Short incisions are made in the skin through which narrow tubes are inserted and instruments used for performing surgery are slid into place. Carbon dioxide gas may be used to expand the body cavity and provide space for the surgeon to operate.
Viewing inside the body is done with a laparoscope (small telescope connected to a miniature video camera). Images are sent by the camera to a video monitor and viewed by the surgeon performing the necessary repair/removal.
These procedures are defined as laparoscopic. Chest (cardiothoracic) and some spine procedures include a thorascope.
Minimally Invasive Surgery = Maximum
There are many advantages for the patient who chooses to have laparoscopic surgery. Minimally invasive surgery results in less trauma to muscular tissues, less scarring and less postoperative pain. Because no major muscle groups are cut, postoperative breathing, coughing and walking are easier. By reducing the need for pain medication there is less unsteadiness, drowsiness and fatigue sometimes associated with strong analgesics.

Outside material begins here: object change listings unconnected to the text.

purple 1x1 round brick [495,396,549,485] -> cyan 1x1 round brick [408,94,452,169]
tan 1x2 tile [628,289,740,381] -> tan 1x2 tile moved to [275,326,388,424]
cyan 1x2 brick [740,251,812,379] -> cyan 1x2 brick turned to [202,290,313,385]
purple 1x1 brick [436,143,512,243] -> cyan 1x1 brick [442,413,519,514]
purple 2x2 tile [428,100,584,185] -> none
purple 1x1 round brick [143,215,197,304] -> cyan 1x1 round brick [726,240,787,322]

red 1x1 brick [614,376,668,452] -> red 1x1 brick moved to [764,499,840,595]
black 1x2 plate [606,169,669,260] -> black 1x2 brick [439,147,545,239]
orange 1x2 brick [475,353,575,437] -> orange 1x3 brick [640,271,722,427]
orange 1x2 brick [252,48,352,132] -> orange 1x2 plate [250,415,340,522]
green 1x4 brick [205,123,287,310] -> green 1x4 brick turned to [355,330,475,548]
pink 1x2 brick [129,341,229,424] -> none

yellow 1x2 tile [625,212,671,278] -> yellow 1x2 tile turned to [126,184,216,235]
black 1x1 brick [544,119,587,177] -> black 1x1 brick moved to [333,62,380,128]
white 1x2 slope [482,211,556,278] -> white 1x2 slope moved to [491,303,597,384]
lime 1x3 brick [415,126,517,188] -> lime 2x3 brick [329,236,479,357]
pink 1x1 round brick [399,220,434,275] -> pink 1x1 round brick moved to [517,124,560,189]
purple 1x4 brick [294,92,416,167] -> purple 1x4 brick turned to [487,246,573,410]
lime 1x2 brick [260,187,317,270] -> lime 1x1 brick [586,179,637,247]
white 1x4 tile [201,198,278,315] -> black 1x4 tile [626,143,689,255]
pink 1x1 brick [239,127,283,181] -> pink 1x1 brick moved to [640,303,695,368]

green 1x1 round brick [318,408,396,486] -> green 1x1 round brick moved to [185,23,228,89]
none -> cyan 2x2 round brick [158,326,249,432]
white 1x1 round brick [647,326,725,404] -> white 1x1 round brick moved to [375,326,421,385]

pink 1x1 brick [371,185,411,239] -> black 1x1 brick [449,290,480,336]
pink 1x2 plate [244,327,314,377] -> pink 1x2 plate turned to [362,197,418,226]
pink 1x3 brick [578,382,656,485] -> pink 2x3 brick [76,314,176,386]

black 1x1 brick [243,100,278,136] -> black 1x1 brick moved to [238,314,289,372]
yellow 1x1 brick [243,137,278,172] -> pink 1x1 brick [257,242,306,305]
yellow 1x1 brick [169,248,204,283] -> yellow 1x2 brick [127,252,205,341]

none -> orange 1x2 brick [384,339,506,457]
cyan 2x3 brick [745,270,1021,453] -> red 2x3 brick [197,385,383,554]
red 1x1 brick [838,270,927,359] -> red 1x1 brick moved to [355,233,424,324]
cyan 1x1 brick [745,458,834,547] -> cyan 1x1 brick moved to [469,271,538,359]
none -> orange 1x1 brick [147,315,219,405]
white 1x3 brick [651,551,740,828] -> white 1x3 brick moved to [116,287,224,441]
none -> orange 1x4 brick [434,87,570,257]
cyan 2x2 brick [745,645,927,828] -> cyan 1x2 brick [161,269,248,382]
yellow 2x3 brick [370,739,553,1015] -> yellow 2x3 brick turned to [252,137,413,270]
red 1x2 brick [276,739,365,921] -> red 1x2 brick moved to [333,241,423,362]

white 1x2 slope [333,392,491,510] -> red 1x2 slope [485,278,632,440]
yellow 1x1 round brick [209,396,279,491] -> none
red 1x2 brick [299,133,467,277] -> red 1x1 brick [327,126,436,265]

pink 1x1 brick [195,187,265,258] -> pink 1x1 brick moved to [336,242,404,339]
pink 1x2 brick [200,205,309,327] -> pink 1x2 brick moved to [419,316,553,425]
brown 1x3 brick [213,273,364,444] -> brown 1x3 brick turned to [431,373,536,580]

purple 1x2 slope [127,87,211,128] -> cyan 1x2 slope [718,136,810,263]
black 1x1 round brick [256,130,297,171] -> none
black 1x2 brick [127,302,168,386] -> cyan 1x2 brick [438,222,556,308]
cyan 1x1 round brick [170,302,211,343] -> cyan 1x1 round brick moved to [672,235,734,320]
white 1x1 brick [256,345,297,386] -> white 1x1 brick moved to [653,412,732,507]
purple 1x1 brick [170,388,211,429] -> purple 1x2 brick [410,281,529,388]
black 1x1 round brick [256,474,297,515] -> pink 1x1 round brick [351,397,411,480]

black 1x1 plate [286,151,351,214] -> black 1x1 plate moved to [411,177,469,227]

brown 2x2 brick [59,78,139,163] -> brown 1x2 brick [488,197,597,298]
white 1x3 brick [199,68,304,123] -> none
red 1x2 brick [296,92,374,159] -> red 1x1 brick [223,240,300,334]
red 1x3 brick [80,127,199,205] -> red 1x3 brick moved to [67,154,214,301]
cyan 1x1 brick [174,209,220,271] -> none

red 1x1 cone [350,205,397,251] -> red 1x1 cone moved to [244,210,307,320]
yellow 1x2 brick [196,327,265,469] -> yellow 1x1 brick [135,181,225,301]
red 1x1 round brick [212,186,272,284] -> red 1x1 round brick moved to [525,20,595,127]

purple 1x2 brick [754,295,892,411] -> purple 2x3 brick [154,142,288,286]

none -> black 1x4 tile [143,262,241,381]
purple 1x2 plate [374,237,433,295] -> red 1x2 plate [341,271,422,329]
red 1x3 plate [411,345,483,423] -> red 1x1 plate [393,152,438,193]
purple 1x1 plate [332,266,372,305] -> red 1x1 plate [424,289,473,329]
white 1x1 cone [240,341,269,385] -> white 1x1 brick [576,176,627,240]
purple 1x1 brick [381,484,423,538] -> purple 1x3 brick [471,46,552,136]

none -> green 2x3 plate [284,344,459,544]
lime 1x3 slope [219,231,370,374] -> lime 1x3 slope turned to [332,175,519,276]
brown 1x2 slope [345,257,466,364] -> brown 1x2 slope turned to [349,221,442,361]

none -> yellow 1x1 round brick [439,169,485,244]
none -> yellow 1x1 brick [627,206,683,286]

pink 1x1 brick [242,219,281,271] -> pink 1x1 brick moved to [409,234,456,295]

Overall recovery time is faster and patients return to normal activities and/or work sooner compared to traditional (open) surgery.
Commitment to Excellence
Skilled nurses and dedicated surgical technicians are essential in building and maintaining the MIMIS program of demonstrated, excellent patient results. Staff receive specialized training to provide the type of care required to maintain such results.
Abdominal, pelvic, thoracic and spinal procedures have been performed successfully by MIMIS since 1991 (first in the midwest).
With the recent emergence of similar type centers, MIMIS surgeons remain a cut-above.